TASK INSTRUCTIONS — Format everything from the line containing "True or false: avgspeed" down to the line containing "At how many", both ends included, as a JSON list of strings with one string per line, leaving out blank lines.

━━ RECORD EXCERPTS

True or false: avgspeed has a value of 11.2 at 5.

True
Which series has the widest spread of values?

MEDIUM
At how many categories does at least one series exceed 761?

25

━━━━
━━ RECORD EXCERPTS

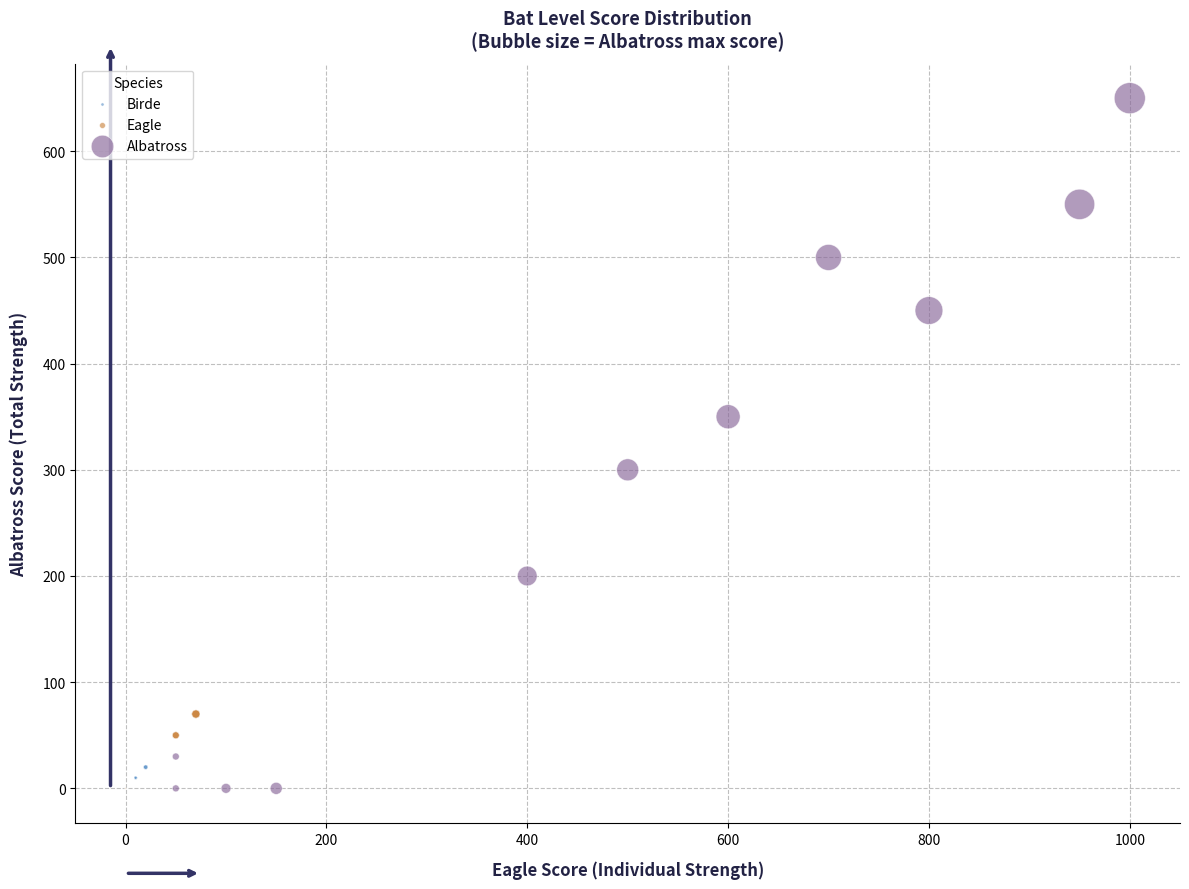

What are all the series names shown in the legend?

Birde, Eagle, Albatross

━━━━

TASK RESPONSE —
[
  "True or false: avgspeed has a value of 11.2 at 5.",
  "True",
  "Which series has the widest spread of values?",
  "MEDIUM",
  "At how many categories does at least one series exceed 761?"
]